What are the implications of the changing sectoral composition of the economy?
The changing sectoral composition of the economy has a number of implications, including changes in the types of jobs that are available, the skills that are in demand, and the distribution of income.
What are some of the challenges facing the economy in the future?
One of the biggest challenges facing the economy in the future is the need to adapt to the changing sectoral composition of the economy. This will require workers to be able to learn new skills and employers to be able to adapt to new technologies.
What are some of the opportunities facing the economy in the future?
The changing sectoral composition of the economy also creates a number of opportunities.
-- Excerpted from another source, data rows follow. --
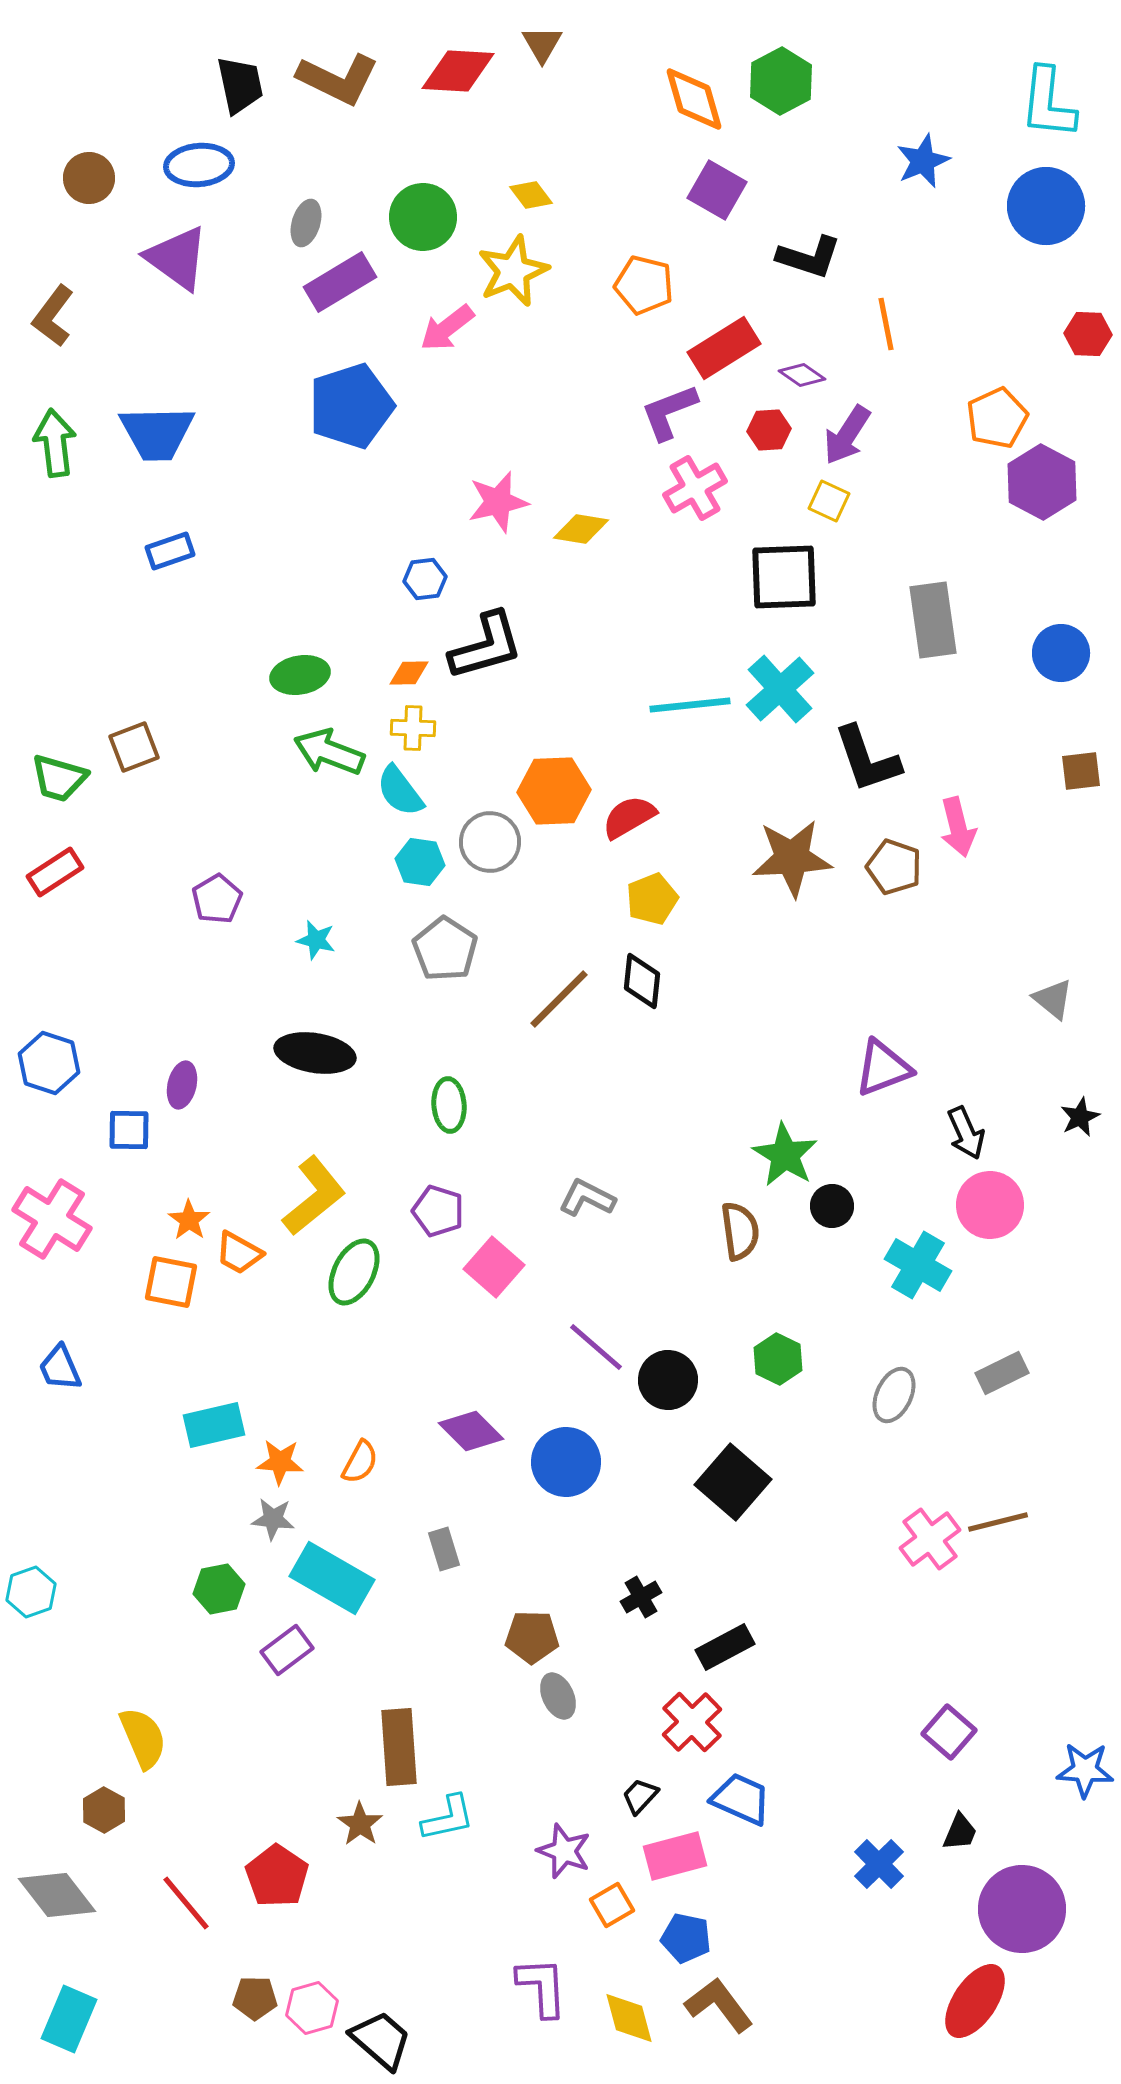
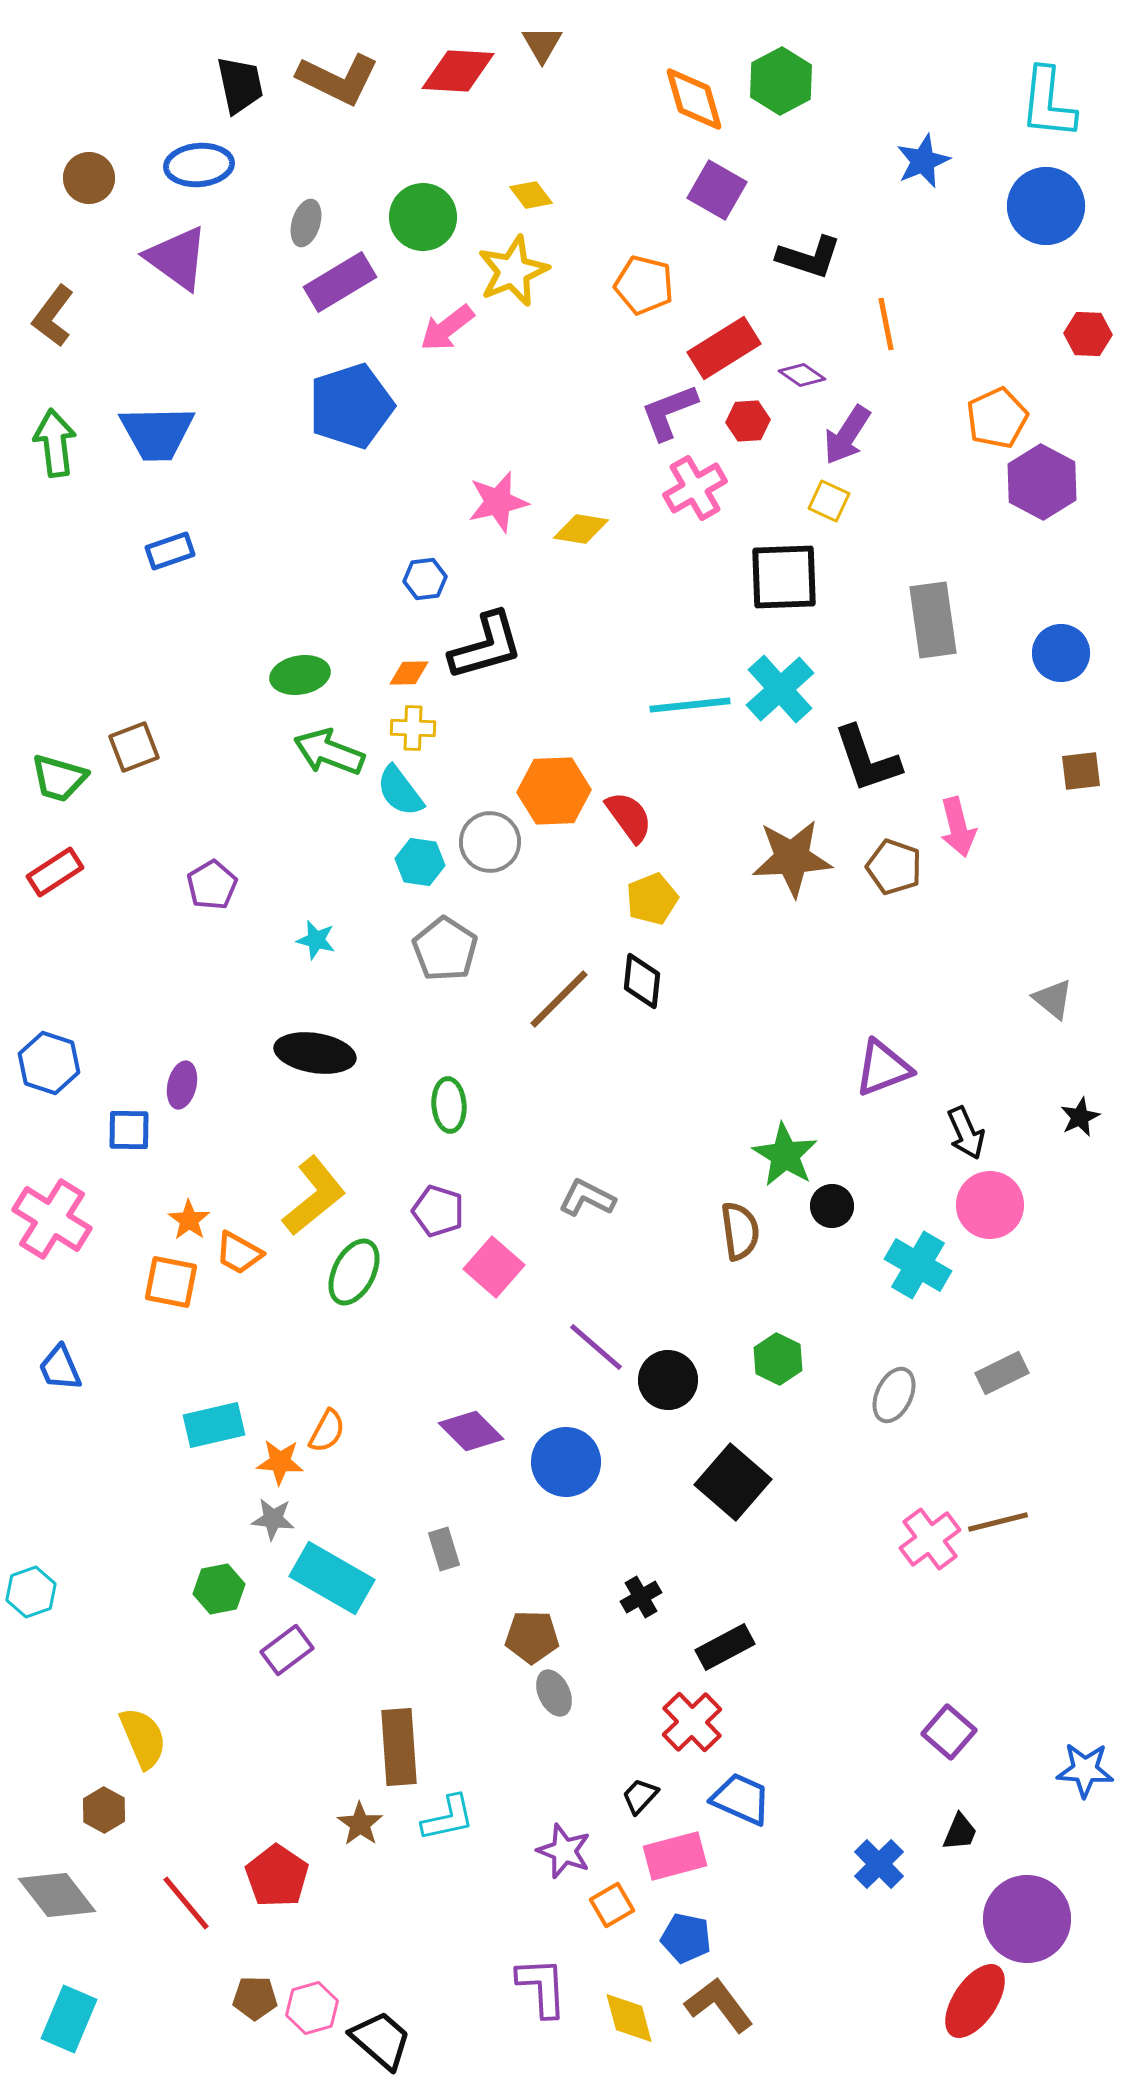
red hexagon at (769, 430): moved 21 px left, 9 px up
red semicircle at (629, 817): rotated 84 degrees clockwise
purple pentagon at (217, 899): moved 5 px left, 14 px up
orange semicircle at (360, 1462): moved 33 px left, 31 px up
gray ellipse at (558, 1696): moved 4 px left, 3 px up
purple circle at (1022, 1909): moved 5 px right, 10 px down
For example, the rise of the service economy creates new opportunities for businesses that provide services.
Question 1
The primary sector of the economy is responsible for:
(A) Manufacturing goods.
(B) Providing services.
(C) Extracting natural Resources.
(D) Selling goods and services.
Answer (C)
The primary sector of the economy is responsible for extracting Natural Resources, such as Minerals, oil, and timber.
Question 2
The secondary sector of the economy is responsible for:
(A) Manufacturing goods.
(B) Providing services.
(C) Extracting natural resources.
(D) Selling goods and services.
Answer (A)
The secondary sector of the economy is responsible for manufacturing goods, such as cars, computers, and clothing.
Question 3
The tertiary sector of the economy is responsible for:
(A) Manufacturing goods.
(B) Providing services.
(C) Extracting natural resources.
(D) Selling goods and services.
Answer (B)
The tertiary sector of the economy is responsible for providing services, such as banking, education, and healthcare.
Question 4
Which of the following is a primary sector industry?
(A) Agriculture
(B) Mining
(C) Manufacturing
(D) Retail
Answer (A)
Agriculture is a primary sector industry because it is involved in the extraction of natural resources.
Question 5
Which of the following is a secondary sector industry?
(A) Agriculture
(B) Mining
(C) Manufacturing
(D) Retail
Answer (C)
Manufacturing is a secondary sector industry because it is involved in the transformation of raw materials into finished goods.
Question 6
Which of the following is a tertiary sector industry?
(A) Agriculture
(B) Mining
(C) Manufacturing
(D) Retail
Answer (D)
Retail is a tertiary sector industry because it is involved in the sale of goods and services.
Question 7
In the United States, the primary sector of the economy accounts for approximately:
(A) 1% of GDP and 1% of employment.
(B) 2% of GDP and 2% of employment.
(C) 3% of GDP and 3% of employment.
(D) 4% of GDP and 4% of employment.
Answer (A)
In the United States, the primary sector of the economy accounts for approximately 1% of GDP and 1% of employment.
Question 8
In the United States, the secondary sector of the economy accounts for approximately:
(A) 1% of GDP and 1% of employment.
(B) 2% of GDP and 2% of employment.
(C) 3% of GDP and 3% of employment.
(D) 4% of GDP and 4% of employment.
Answer (B)
In the United States, the secondary sector of the economy accounts for approximately 2% of GDP and 2% of employment.
Question 9
In the United States, the tertiary sector of the economy accounts for approximately:
(A) 1% of GDP and 1% of employment.
(B) 2% of GDP and 2% of employment.
(C) 3% of GDP and 3% of employment.
(D) 4% of GDP and 4% of employment.
Answer (D)
In the United States, the tertiary sector of the economy accounts for approximately 4% of GDP and 4% of employment.
Question 10
Over time, the share of the economy that is accounted for by the primary sector has:
(A) Increased.
(B) Decreased.
(C) Stayed the same.
Answer (B)
Over time, the share of the economy that is accounted for by the primary sector has decreased. This is because as economies develop, they tend to move away from agriculture and towards more service-based industries.